DIRECTIONS FOR THIS TASK: Copy every line of the data below word for word, leaving out the pictures.

** ENTRIES SHOWN follows **

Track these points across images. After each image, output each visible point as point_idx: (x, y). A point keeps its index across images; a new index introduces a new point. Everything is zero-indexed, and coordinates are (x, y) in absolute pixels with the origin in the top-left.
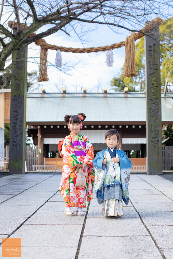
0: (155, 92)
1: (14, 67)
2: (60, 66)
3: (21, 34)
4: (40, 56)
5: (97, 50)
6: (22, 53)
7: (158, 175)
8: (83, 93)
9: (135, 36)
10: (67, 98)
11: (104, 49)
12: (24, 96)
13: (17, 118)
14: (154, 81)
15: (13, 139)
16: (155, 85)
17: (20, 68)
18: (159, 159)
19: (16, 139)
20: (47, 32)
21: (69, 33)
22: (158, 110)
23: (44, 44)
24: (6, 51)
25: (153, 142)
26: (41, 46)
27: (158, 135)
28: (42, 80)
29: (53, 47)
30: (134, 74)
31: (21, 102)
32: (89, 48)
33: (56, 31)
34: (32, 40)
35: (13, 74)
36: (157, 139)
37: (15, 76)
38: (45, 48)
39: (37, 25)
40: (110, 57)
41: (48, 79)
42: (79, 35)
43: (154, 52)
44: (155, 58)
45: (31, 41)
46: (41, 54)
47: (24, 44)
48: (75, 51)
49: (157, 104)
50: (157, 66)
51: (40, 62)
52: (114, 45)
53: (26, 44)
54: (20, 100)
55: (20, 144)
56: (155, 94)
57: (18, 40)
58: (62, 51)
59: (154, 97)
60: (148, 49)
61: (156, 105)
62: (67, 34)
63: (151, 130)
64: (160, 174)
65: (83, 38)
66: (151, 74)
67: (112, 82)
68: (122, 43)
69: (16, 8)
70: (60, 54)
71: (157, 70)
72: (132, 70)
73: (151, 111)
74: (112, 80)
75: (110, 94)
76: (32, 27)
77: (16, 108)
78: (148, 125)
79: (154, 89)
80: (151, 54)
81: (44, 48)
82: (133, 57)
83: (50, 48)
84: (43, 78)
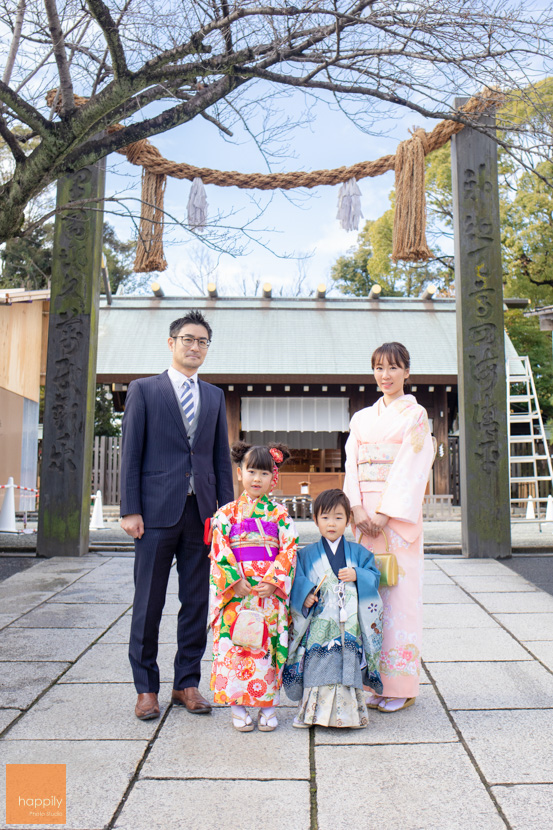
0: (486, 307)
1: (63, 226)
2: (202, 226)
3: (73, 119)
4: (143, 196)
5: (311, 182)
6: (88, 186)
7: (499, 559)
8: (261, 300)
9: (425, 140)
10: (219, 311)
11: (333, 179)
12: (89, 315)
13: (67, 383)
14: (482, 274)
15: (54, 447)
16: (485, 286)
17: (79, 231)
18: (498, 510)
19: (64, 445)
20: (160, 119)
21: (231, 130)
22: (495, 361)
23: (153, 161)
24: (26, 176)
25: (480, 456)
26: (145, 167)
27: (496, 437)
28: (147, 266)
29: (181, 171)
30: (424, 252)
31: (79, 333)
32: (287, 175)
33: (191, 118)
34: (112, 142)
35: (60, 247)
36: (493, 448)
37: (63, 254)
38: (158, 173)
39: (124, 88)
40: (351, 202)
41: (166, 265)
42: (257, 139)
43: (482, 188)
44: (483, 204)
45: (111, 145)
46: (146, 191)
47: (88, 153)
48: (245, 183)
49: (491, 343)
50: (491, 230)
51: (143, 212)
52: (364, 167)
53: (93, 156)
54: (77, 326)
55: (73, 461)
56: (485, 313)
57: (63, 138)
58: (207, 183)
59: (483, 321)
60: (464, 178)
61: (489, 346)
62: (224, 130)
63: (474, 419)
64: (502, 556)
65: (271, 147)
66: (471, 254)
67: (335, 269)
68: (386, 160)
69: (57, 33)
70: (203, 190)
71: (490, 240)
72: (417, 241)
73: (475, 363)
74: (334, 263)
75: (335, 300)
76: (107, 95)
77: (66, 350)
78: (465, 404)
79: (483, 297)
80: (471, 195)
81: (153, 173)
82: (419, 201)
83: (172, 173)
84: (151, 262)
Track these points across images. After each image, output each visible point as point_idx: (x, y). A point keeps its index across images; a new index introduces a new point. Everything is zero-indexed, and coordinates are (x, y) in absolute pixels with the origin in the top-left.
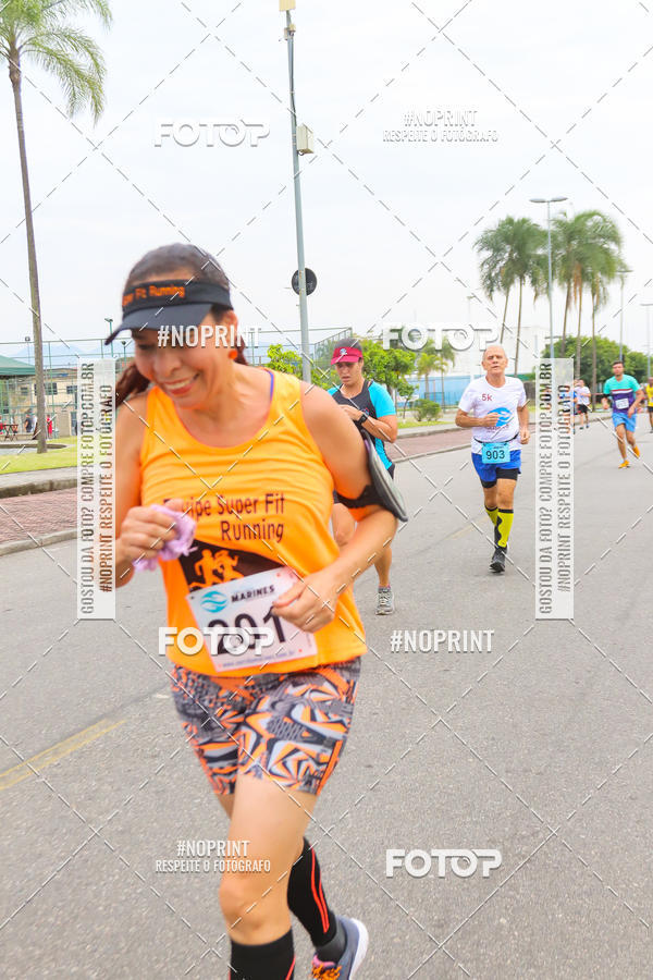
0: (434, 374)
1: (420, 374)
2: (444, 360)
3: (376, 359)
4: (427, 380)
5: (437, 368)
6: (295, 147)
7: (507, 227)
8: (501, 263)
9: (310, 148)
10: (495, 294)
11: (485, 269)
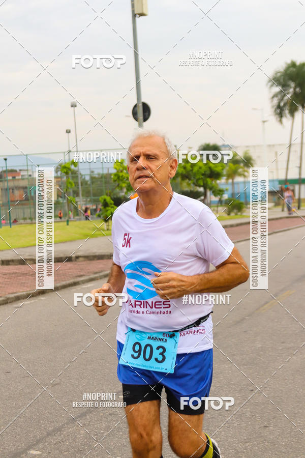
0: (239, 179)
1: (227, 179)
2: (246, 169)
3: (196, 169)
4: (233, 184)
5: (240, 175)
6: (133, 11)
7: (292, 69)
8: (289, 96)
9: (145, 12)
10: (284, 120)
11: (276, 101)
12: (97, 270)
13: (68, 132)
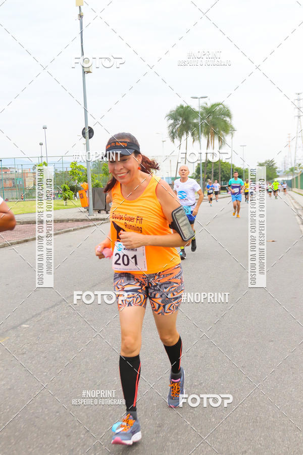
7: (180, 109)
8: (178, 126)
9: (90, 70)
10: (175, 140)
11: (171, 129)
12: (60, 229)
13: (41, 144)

** End of ENTRIES SHOWN **

EXPECTED ANSWER:
Track these points across images. After each image, output each visible point as point_idx: (x, y). A point keeps its index across images; a new index introduces a new point. Everything is zero-indexed, and coordinates are (x, y) in absolute pixels with the origin in the top-left.
0: (155, 92)
1: (14, 67)
2: (60, 66)
3: (21, 34)
4: (40, 56)
5: (97, 50)
6: (22, 53)
7: (158, 175)
8: (83, 93)
9: (135, 36)
10: (67, 98)
11: (104, 49)
12: (24, 96)
13: (17, 118)
14: (154, 81)
15: (13, 139)
16: (155, 85)
17: (20, 68)
18: (159, 159)
19: (16, 139)
20: (47, 32)
21: (69, 33)
22: (158, 110)
23: (44, 44)
24: (6, 51)
25: (153, 142)
26: (41, 46)
27: (158, 135)
28: (42, 80)
29: (53, 47)
30: (134, 74)
31: (21, 102)
32: (89, 48)
33: (56, 31)
34: (32, 40)
35: (13, 74)
36: (157, 139)
37: (15, 76)
38: (45, 48)
39: (37, 25)
40: (110, 57)
41: (48, 79)
42: (79, 35)
43: (154, 52)
44: (155, 58)
45: (31, 41)
46: (41, 54)
47: (24, 44)
48: (75, 51)
49: (157, 104)
50: (157, 66)
51: (40, 62)
52: (114, 45)
53: (26, 44)
54: (20, 100)
55: (20, 144)
56: (155, 94)
57: (18, 40)
58: (62, 51)
59: (154, 97)
60: (148, 49)
61: (156, 105)
62: (67, 34)
63: (151, 130)
64: (160, 174)
65: (83, 38)
66: (151, 74)
67: (112, 82)
68: (122, 43)
69: (16, 8)
70: (60, 54)
71: (157, 70)
72: (132, 70)
73: (151, 111)
74: (112, 80)
75: (110, 94)
76: (32, 27)
77: (16, 108)
78: (148, 125)
79: (154, 89)
80: (151, 54)
81: (44, 48)
82: (133, 57)
83: (50, 48)
84: (43, 78)
0: (486, 307)
1: (63, 226)
2: (202, 226)
3: (73, 119)
4: (143, 196)
5: (311, 182)
6: (88, 186)
7: (499, 559)
8: (261, 300)
9: (425, 140)
10: (219, 311)
11: (333, 179)
12: (89, 315)
13: (67, 383)
14: (482, 274)
15: (54, 447)
16: (485, 286)
17: (79, 231)
18: (498, 510)
19: (64, 445)
20: (160, 119)
21: (231, 130)
22: (495, 361)
23: (153, 161)
24: (26, 176)
25: (480, 456)
26: (145, 167)
27: (496, 437)
28: (147, 266)
29: (181, 171)
30: (424, 252)
31: (79, 333)
32: (287, 175)
33: (191, 118)
34: (112, 142)
35: (60, 247)
36: (493, 448)
37: (63, 254)
38: (158, 173)
39: (124, 88)
40: (351, 202)
41: (166, 265)
42: (257, 139)
43: (482, 188)
44: (483, 204)
45: (111, 145)
46: (146, 191)
47: (88, 153)
48: (245, 183)
49: (491, 343)
50: (491, 230)
51: (143, 212)
52: (364, 167)
53: (93, 156)
54: (77, 326)
55: (73, 461)
56: (485, 313)
57: (63, 138)
58: (207, 183)
59: (483, 321)
60: (464, 178)
61: (489, 346)
62: (224, 130)
63: (474, 419)
64: (502, 556)
65: (271, 147)
66: (471, 254)
67: (335, 269)
68: (386, 160)
69: (57, 33)
70: (203, 190)
71: (490, 240)
72: (417, 241)
73: (475, 363)
74: (334, 263)
75: (335, 300)
76: (107, 95)
77: (66, 350)
78: (465, 404)
79: (483, 297)
80: (471, 195)
81: (153, 173)
82: (419, 201)
83: (172, 173)
84: (151, 262)
Track these points across images. After each image, output each visible point as point_idx: (x, y). A point keeps its index across images; a new index introduces a new point. Everything is zero-indexed, and coordinates are (x, y) in absolute pixels with the origin in the top-left.
0: (434, 374)
1: (420, 374)
2: (444, 360)
3: (376, 359)
4: (427, 380)
5: (437, 368)
6: (295, 147)
7: (507, 227)
8: (501, 263)
9: (310, 148)
10: (495, 294)
11: (485, 269)
0: (239, 179)
1: (227, 179)
2: (246, 169)
3: (196, 169)
4: (233, 184)
5: (240, 175)
6: (133, 11)
7: (292, 69)
8: (289, 96)
9: (145, 12)
10: (284, 120)
11: (276, 101)
12: (97, 270)
13: (68, 132)
7: (180, 109)
8: (178, 126)
9: (90, 70)
10: (175, 140)
11: (171, 129)
12: (60, 229)
13: (41, 144)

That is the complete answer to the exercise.